2. Plaintiffs Motion for Summary Judgment (Paper No. 10) against the City is DENIED as is the City’s cross-motion (Unnumbered Paper). There is a genuine issue of material fact regarding the terms of the agreement under which Plaintiff received pay from the City while he was on sick leave.

The “standing” issue on which the parties have spent a great deal of time is not, in the last analysis, dispositive. Indeed, that issue was perhaps resolved in the Union’s favor by allowance of its motion to intervene. Whether or not the Union has “standing” to assert a claim in this action, the claim it has in fact asserted does not entitle it to relief.
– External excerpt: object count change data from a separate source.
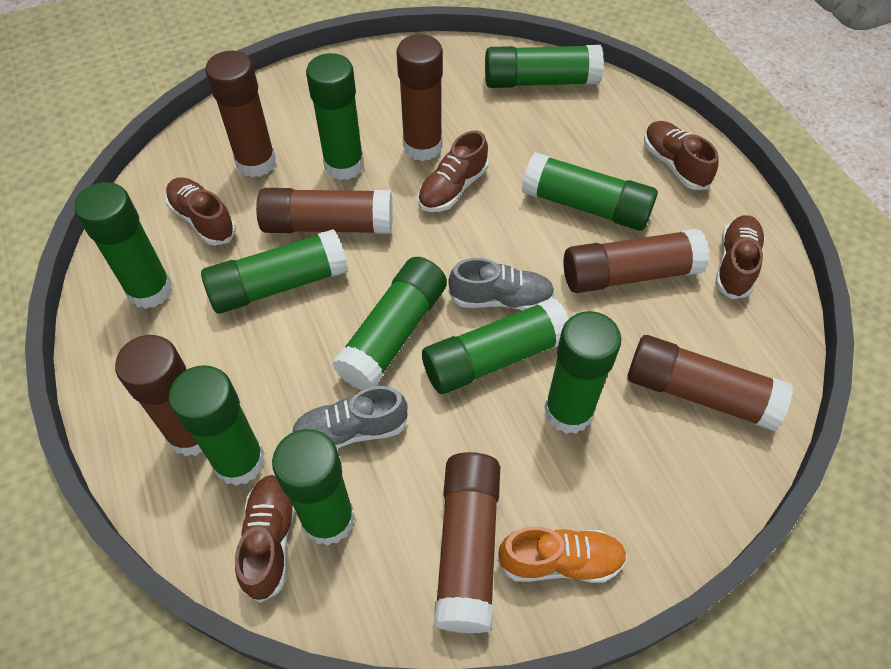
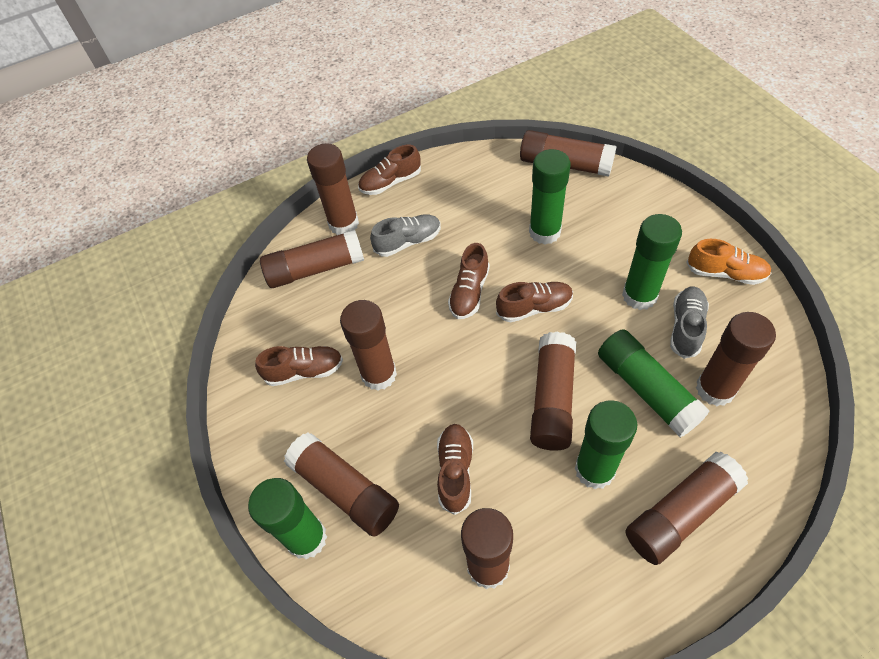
brown glue stick: 7 -> 9
green glue stick: 10 -> 5

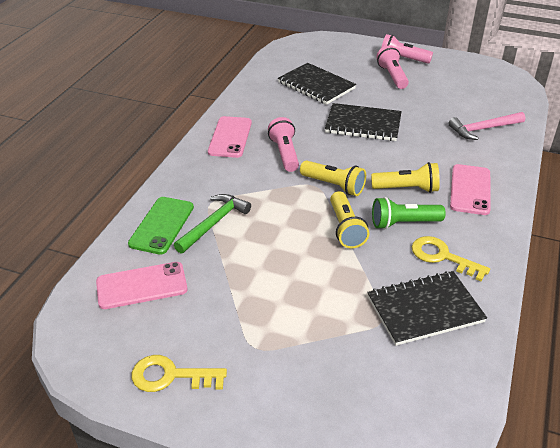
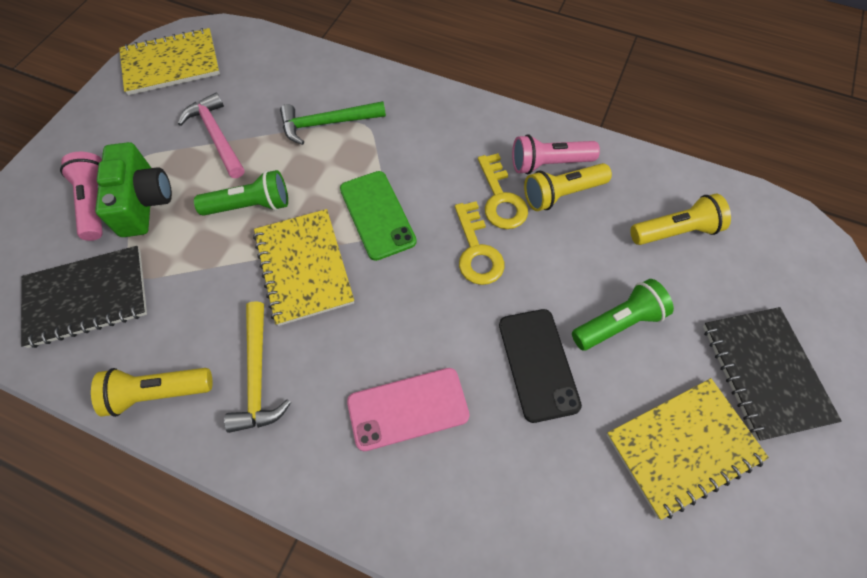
black notebook: 3 -> 2
black phone: 0 -> 1
green camera: 0 -> 1
green flashlight: 1 -> 2
pink flashlight: 3 -> 2
pink phone: 3 -> 1
yellow hammer: 0 -> 1
yellow notebook: 0 -> 3

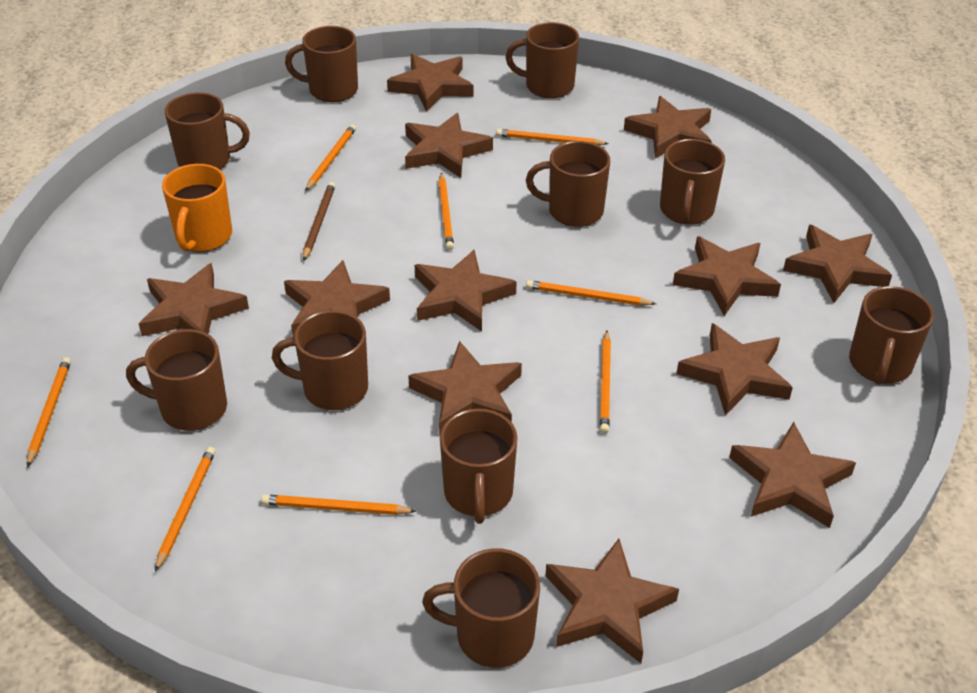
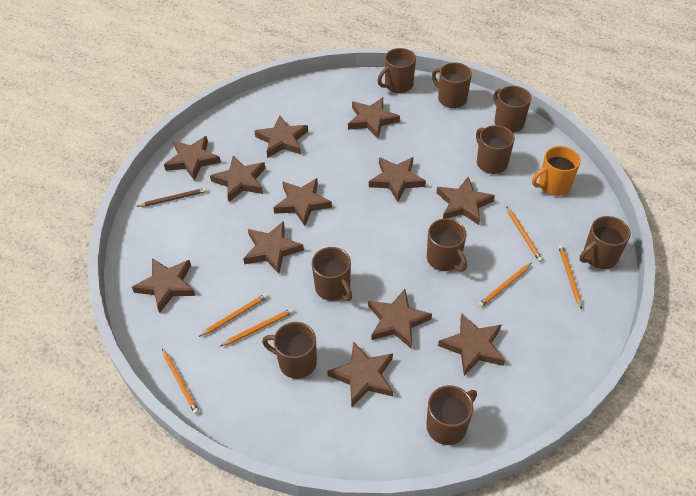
brown mug: 10 -> 9
orange pencil: 8 -> 6

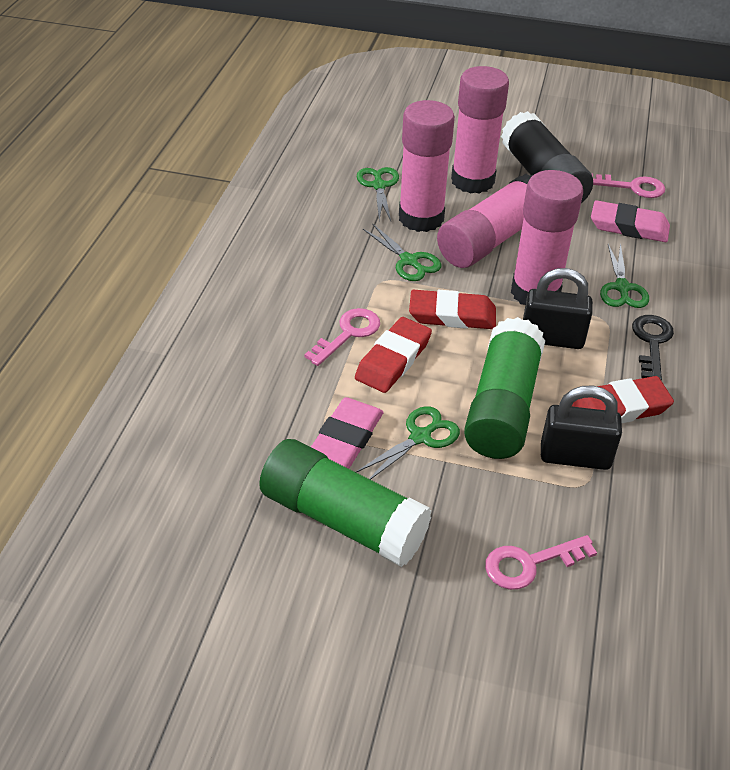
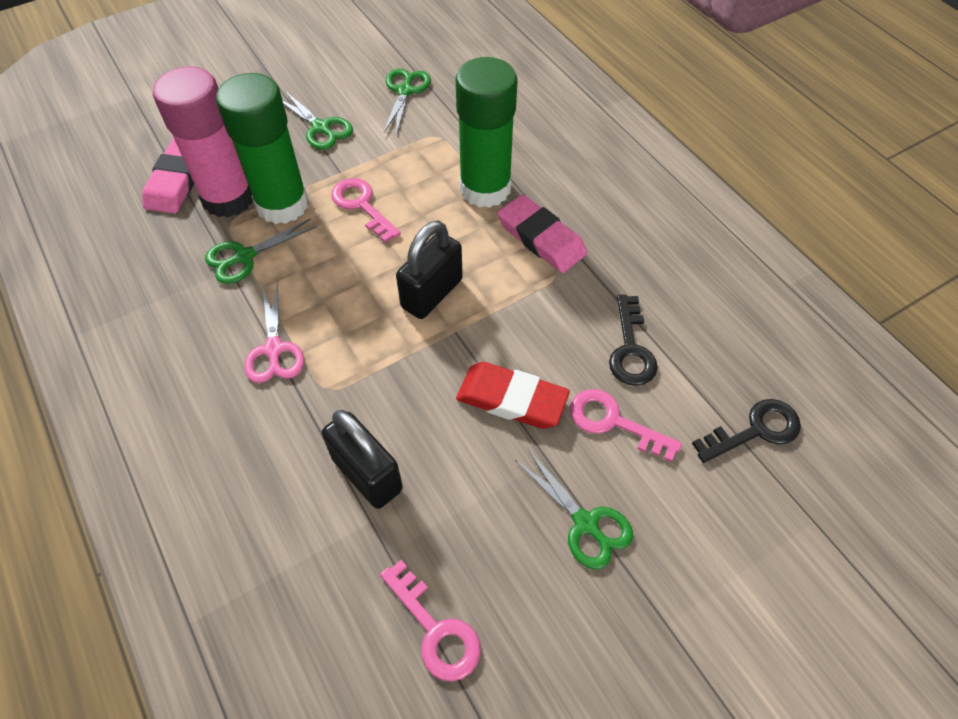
black glue stick: 1 -> 0
black key: 1 -> 2
pink glue stick: 4 -> 1
pink scissors: 0 -> 1
red eraser: 3 -> 1

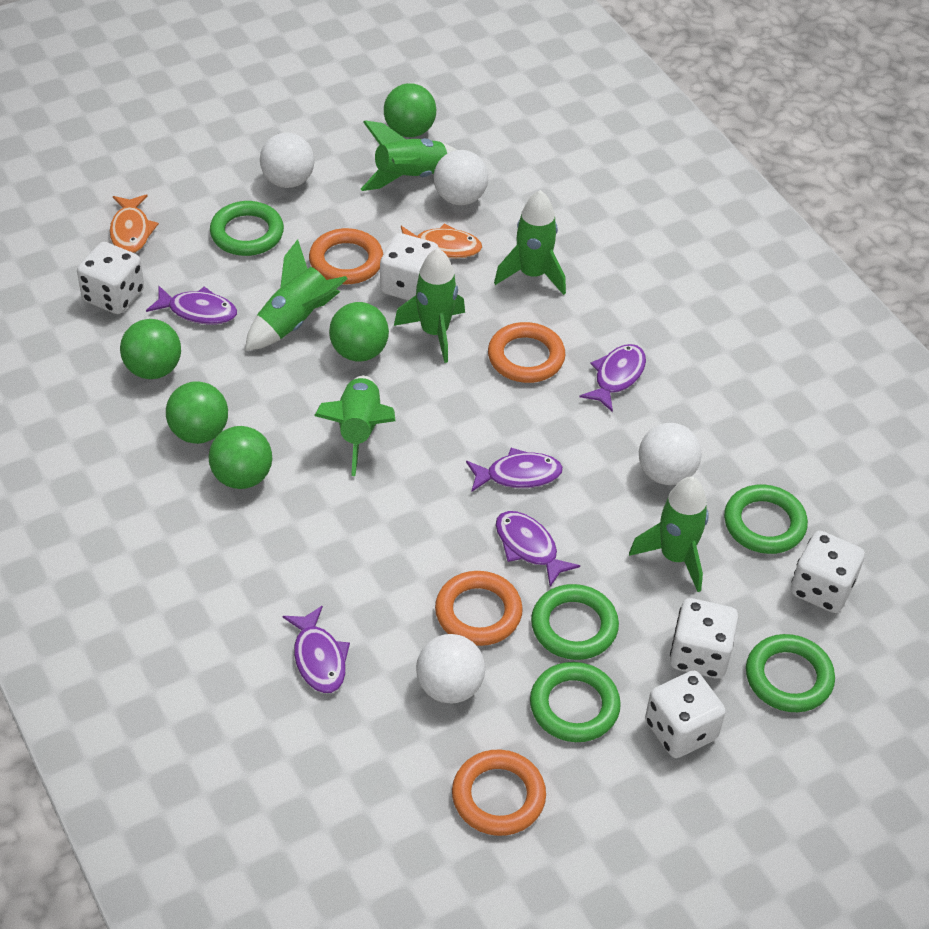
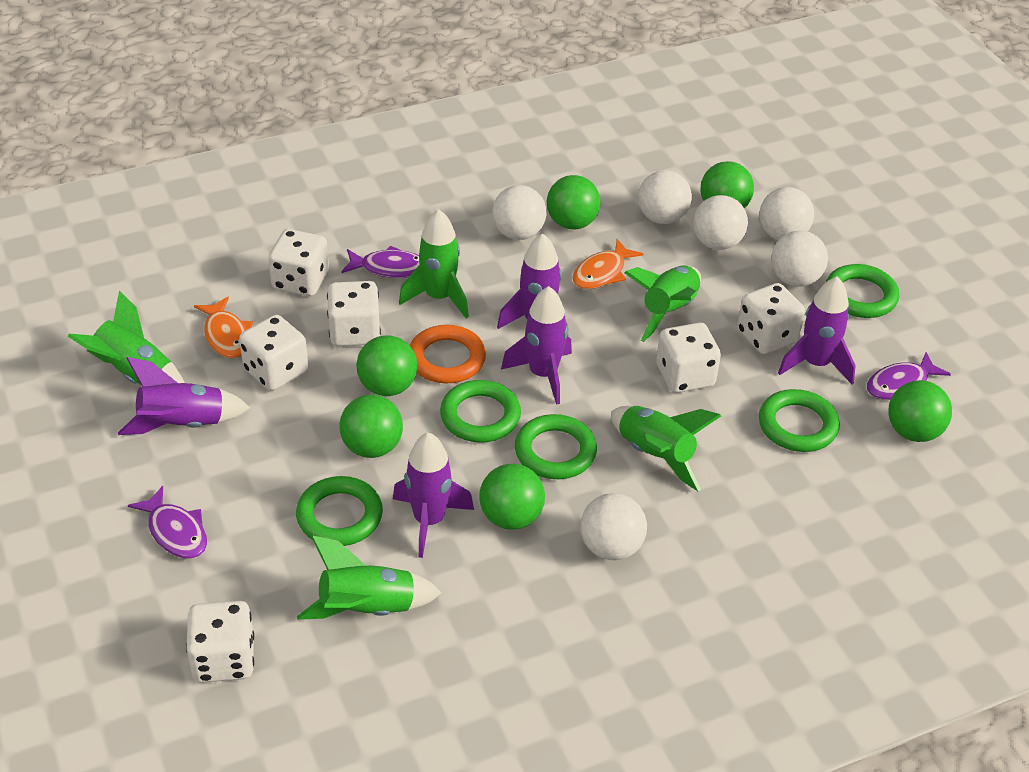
green ball: 5 -> 6
green rocket: 6 -> 5
orange ring: 4 -> 1
purple fish: 5 -> 3
purple rocket: 0 -> 5
white ball: 4 -> 6
white dice: 5 -> 6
How much weight one should place on that silence, however, is open to question. The contract likewise says nothing about the circumstances under which fire fighters have an obligation to repay the City when their pay is continued as a result of on-the-job injuries. Indeed, the contract says nothing about payment of wages when firefighters are incapacitated as a consequence of such injuries. Nevertheless, under G.L.c. 41, §11 IF, the City’s obligation to pay and City’s right to subrogation are clear. Omission of any repayment provisions may well reflect the parties’ desire to leave the entire subject of repayment for resolution in some fashion the contract does not describe.